Given passage>
Corsair H100i v2 - Stuck at 100c after hard drive swap


Vanum

Recommended Posts

Good morning all! 

 

This is my last hail Mary before I switch to air cooling that can be easily controlled by Unraid. Maybe with your brains combined, you can help me address this issue. 

 

I shut down my Unraid server last night to install a new 8TB drive (white label WD, black Friday deal). I unplugged the old drive after transferring everything off of it and plugged in the new drive. I booted into the BIOS to make sure I could see it and then proceeded to launch into Unraid to configure it. I had some problems getting into the GUI right off the bat, so I restarted the machines a couple of times. 

 

Finally, I was able to get into the GUI and configure the drive. I noticed the CPU temps were sitting at 100c and my AIO fans on the radiator were going full blast. I shut down the Unraid server and went back to the BIOS. I was unable to alter the fans by any means from the BIOS. 

 

Since I couldn't control the fans there, I booted the server back up and jumped into my Windows VM. I have the iCue software that controls the AIO water cooler installed on this VM, so I attempted to control it here. Same thing. The fans/pump are changing their profiles and the CPU temp is reading 72c instead of 100c.

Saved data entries
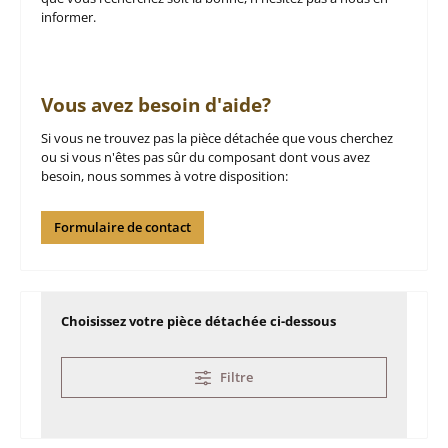
informer.
Vous avez besoin d'aide?
Si vous ne trouvez pas la pièce détachée que vous cherchez
ou si vous n'êtes pas sûr du composant dont vous avez
besoin, nous sommes à votre disposition:
Formulaire de contact
Choisissez votre pièce détachée ci-dessous
Filtre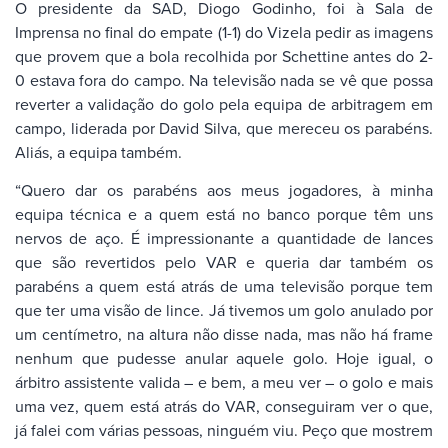
O presidente da SAD, Diogo Godinho, foi à Sala de
Imprensa no final do empate (1-1) do Vizela pedir as imagens
que provem que a bola recolhida por Schettine antes do 2-
0 estava fora do campo. Na televisão nada se vê que possa
reverter a validação do golo pela equipa de arbitragem em
campo, liderada por David Silva, que mereceu os parabéns.
Aliás, a equipa também.
“Quero dar os parabéns aos meus jogadores, à minha
equipa técnica e a quem está no banco porque têm uns
nervos de aço. É impressionante a quantidade de lances
que são revertidos pelo VAR e queria dar também os
parabéns a quem está atrás de uma televisão porque tem
que ter uma visão de lince. Já tivemos um golo anulado por
um centímetro, na altura não disse nada, mas não há frame
nenhum que pudesse anular aquele golo. Hoje igual, o
árbitro assistente valida – e bem, a meu ver – o golo e mais
uma vez, quem está atrás do VAR, conseguiram ver o que,
já falei com várias pessoas, ninguém viu. Peço que mostrem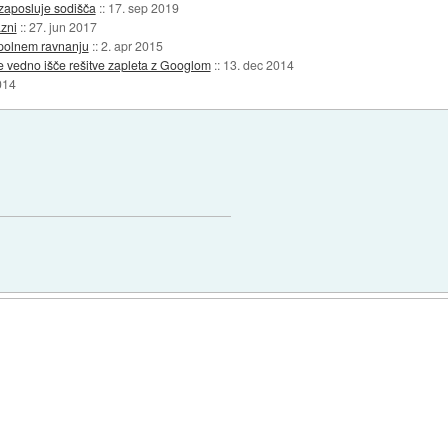
zaposluje sodišča
::
17. sep 2019
zni
::
27. jun 2017
opolnem ravnanju
::
2. apr 2015
še vedno išče rešitve zapleta z Googlom
::
13. dec 2014
014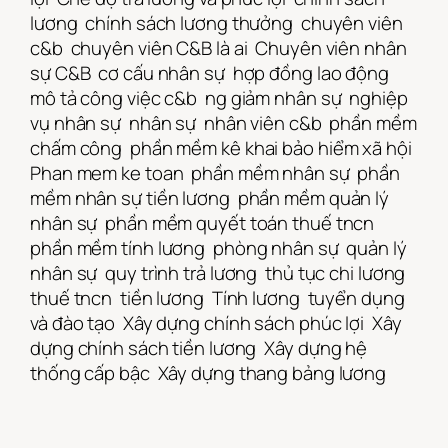
lương
chính sách lương thưởng
chuyên viên
c&b
chuyên viên C&B là ai
Chuyên viên nhân
sự C&B
cơ cấu nhân sự
hợp đồng lao động
mô tả công việc c&b
ng giảm nhân sự
nghiệp
vụ nhân sự
nhân sự
nhân viên c&b
phần mềm
chấm công
phần mềm kê khai bảo hiểm xã hội
Phan mem ke toan
phần mềm nhân sự
phần
mềm nhân sự tiền lương
phần mềm quản lý
nhân sự
phần mềm quyết toán thuế tncn
phần mềm tính lương
phòng nhân sự
quản lý
nhân sự
quy trình trả lương
thủ tục chi lương
thuế tncn
tiền lương
Tính lương
tuyển dụng
và đào tạo
Xây dựng chính sách phúc lợi
Xây
dựng chính sách tiền lương
Xây dựng hệ
thống cấp bậc
Xây dựng thang bảng lương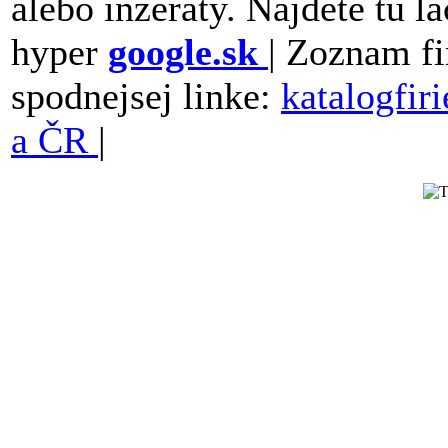
alebo inzeraty. Najdete tu la
hyper
google.sk
| Zoznam fi
spodnejsej linke:
katalogfir
a ČR
|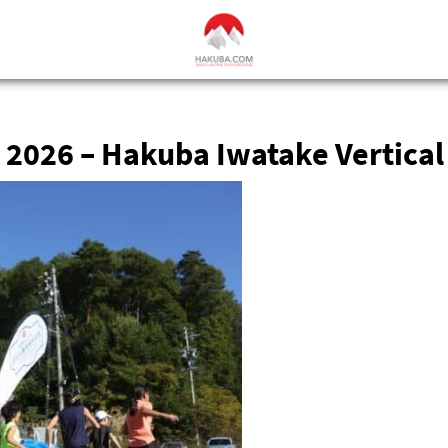
2026 – Hakuba Iwatake Vertical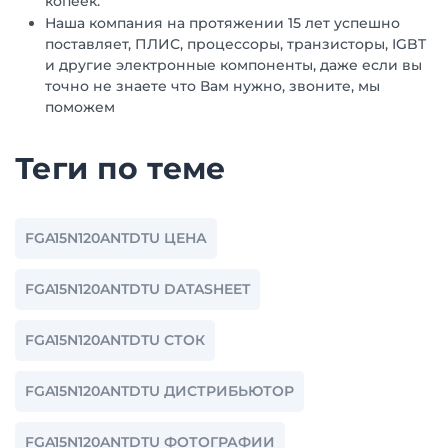
копеек.
Наша компания на протяжении 15 лет успешно
поставляет, ПЛИС, процессоры, транзисторы, IGBT
и другие электронные компоненты, даже если вы
точно не знаете что Вам нужно, звоните, мы
поможем
Теги по теме
FGA15N120ANTDTU ЦЕНА
FGA15N120ANTDTU DATASHEET
FGA15N120ANTDTU СТОК
FGA15N120ANTDTU ДИСТРИБЬЮТОР
FGA15N120ANTDTU ФОТОГРАФИИ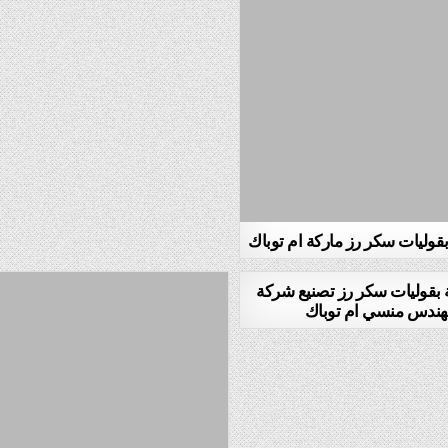
 بقوليات سكر رز ماركة ام توباك
ئة بقوليات سكر رز تصنيع شركة
هندس منسي ام توباك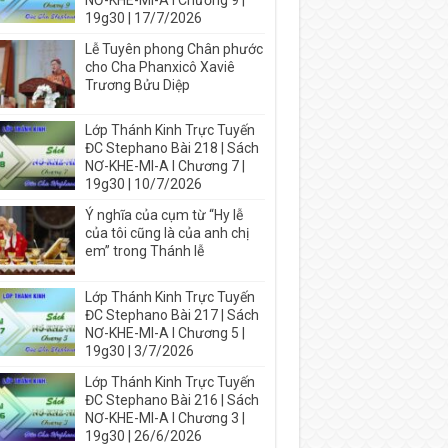
NƠ-KHE-MI-A I Chương 9 |
19g30 | 17/7/2026
Lễ Tuyên phong Chân phước
cho Cha Phanxicô Xaviê
Trương Bửu Diệp
Lớp Thánh Kinh Trực Tuyến
ĐC Stephano Bài 218 | Sách
NƠ-KHE-MI-A I Chương 7 |
19g30 | 10/7/2026
Ý nghĩa của cụm từ “Hy lễ
của tôi cũng là của anh chị
em” trong Thánh lễ
Lớp Thánh Kinh Trực Tuyến
ĐC Stephano Bài 217 | Sách
NƠ-KHE-MI-A I Chương 5 |
19g30 | 3/7/2026
Lớp Thánh Kinh Trực Tuyến
ĐC Stephano Bài 216 | Sách
NƠ-KHE-MI-A I Chương 3 |
19g30 | 26/6/2026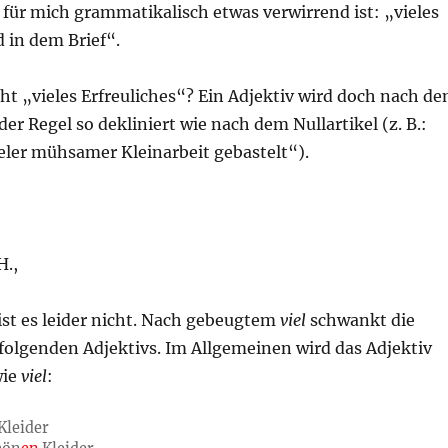
r für mich grammatikalisch etwas verwirrend ist: „vieles
d in dem Brief“.
ht „vieles Erfreuliches“? Ein Adjektiv wird doch nach d
der Regel so dekliniert wie nach dem Nullartikel (z. B.:
ieler mühsamer Kleinarbeit gebastelt“).
H.,
ist es leider nicht. Nach gebeugtem
viel
schwankt die
folgenden Adjektivs. Im Allgemeinen wird das Adjektiv
wie
viel
:
Kleider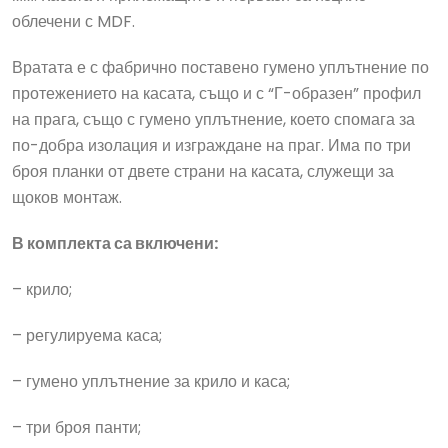
облечени с MDF.
Вратата е с фабрично поставено гумено уплътнение по
протежението на касата, също и с “Г-образен” профил
на прага, също с гумено уплътнение, което спомага за
по-добра изолация и изграждане на праг. Има по три
броя планки от двете страни на касата, служещи за
щоков монтаж.
В комплекта са включени:
– крило;
– регулируема каса;
– гумено уплътнение за крило и каса;
– три броя панти;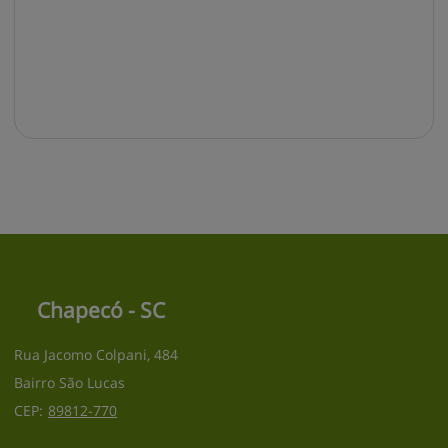
Chapecó - SC
Rua Jacomo Colpani, 484
Bairro São Lucas
CEP:
89812
-
770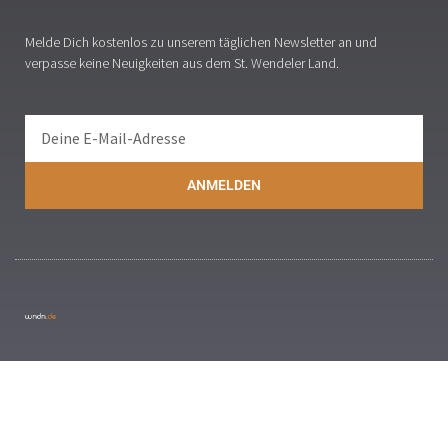
Melde Dich kostenlos zu unserem täglichen Newsletter an und
verpasse keine Neuigkeiten aus dem St. Wendeler Land.
ANMELDEN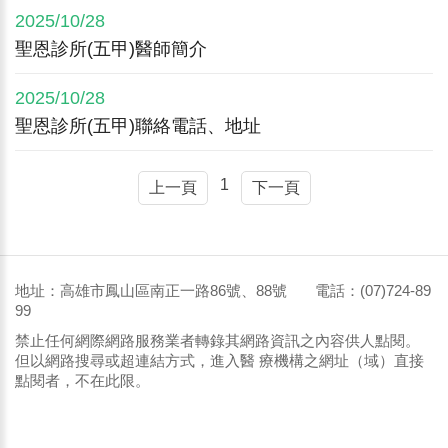
2025/10/28
聖恩診所(五甲)醫師簡介
2025/10/28
聖恩診所(五甲)聯絡電話、地址
1
上一頁
下一頁
地址：高雄市鳳山區南正一路86號、88號 電話：(07)724-89
99
禁止任何網際網路服務業者轉錄其網路資訊之內容供人點閱。
但以網路搜尋或超連結方式，進入醫 療機構之網址（域）直接
點閱者，不在此限。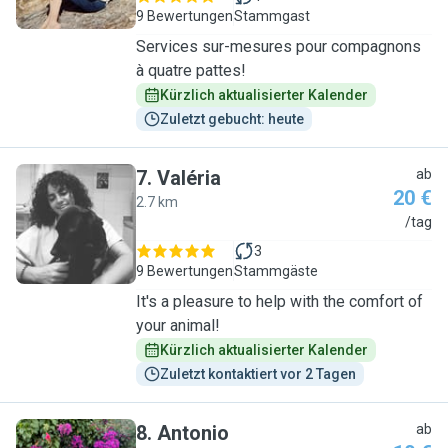
9 Bewertungen
Stammgast
Services sur-mesures pour compagnons
à quatre pattes!
Kürzlich aktualisierter Kalender
Zuletzt gebucht: heute
7
.
Valéria
ab
20 €
2.7 km
V
/tag
3
9 Bewertungen
Stammgäste
It's a pleasure to help with the comfort of
your animal!
Kürzlich aktualisierter Kalender
Zuletzt kontaktiert vor 2 Tagen
8
.
Antonio
ab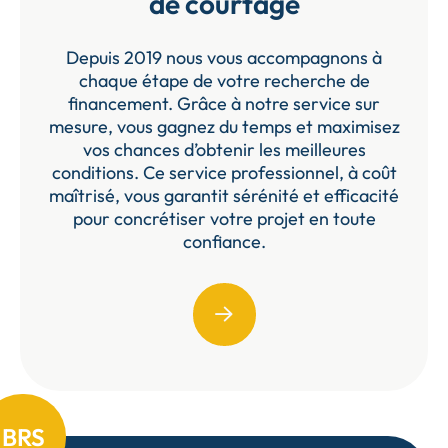
de courtage
Depuis 2019 nous vous accompagnons à
chaque étape de votre recherche de
financement. Grâce à notre service sur
mesure, vous gagnez du temps et maximisez
vos chances d’obtenir les meilleures
conditions. Ce service professionnel, à coût
maîtrisé, vous garantit sérénité et efficacité
pour concrétiser votre projet en toute
confiance.
BRS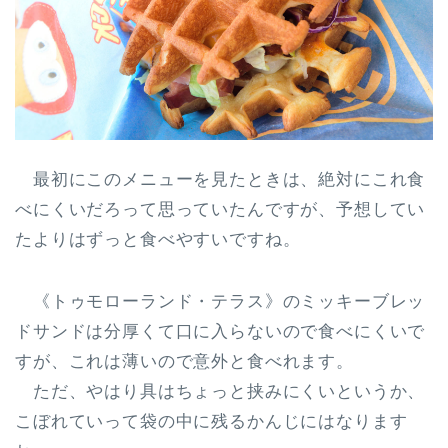
最初にこのメニューを見たときは、絶対にこれ食
べにくいだろって思っていたんですが、
予想してい
たよりはずっと食べやすい
ですね。
《トゥモローランド・テラス》のミッキーブレッ
ドサンドは分厚くて口に入らないので食べにくいで
すが、これは薄いので意外と食べれます。
ただ、やはり具はちょっと挟みにくいというか、
こぼれていって袋の中に残るかんじにはなります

Problem 1> Reproduce everything in the Corsair cooler post from "This is my last" down to "couple of times.".
Problem 2>
Answer these questions about the Corsair cooler post:
(a) What capacity is the new drive the poster installed?
(b) On what system is the iCue software installed?
(c) What CPU temperature is read when the poster uses iCue?
Problem 3> Continue the forum post about the Corsair cooler from where it stops.

Exercise answer 1>
This is my last hail Mary before I switch to air cooling that can be easily controlled by Unraid. Maybe with your brains combined, you can help me address this issue. 

 

I shut down my Unraid server last night to install a new 8TB drive (white label WD, black Friday deal). I unplugged the old drive after transferring everything off of it and plugged in the new drive. I booted into the BIOS to make sure I could see it and then proceeded to launch into Unraid to configure it. I had some problems getting into the GUI right off the bat, so I restarted the machines a couple of times.

Exercise answer 2>
(a) 8TB
(b) The Windows VM
(c) 72c

Exercise answer 3>
Extra notes: 

 

  • This incident is not the first time this has happened and it happened exactly the same way another time. I was replacing a drive with a new larger drive, booted up the server to configure, and the temps are stuck at 100c. I replaced the AIO thinking it was just a bad AIO. But now, it has me wondering.
  •  I've had the first AIO for almost a year and a half. I've had the second one about 3 months. 
  • I am aware that I can boot into Windows using bare metal and install iCue, but I am trying to configure/fix the issue without doing that if possible.
  • I am trying to figure out how replacing a hard drive and my AIO stop working could be correlated. I haven't been able to find a thread to connect them
  • The CPU is actually being throttled down to about 2 GHz from my normal 3.7 GHz/4.3 GHz

 

Things I've Tried

  • Thermal paste looks good
  • Screws are tight on the mobo around the heatsink
  • I'm not using a washer to make them fit better
  • CPU fans are controls by PWM instead of Auto
  • CPU fans are set to Full per Corsair's guidelines (changing this to any other setting doesn't change anything)
  • Created custom fan profiles on BIOS or within iCue
  • Reinstalled the drivers for the pump
  • Reinstalled iCue
  • Reinstalled the Corsair Link software (older version to manage pumps)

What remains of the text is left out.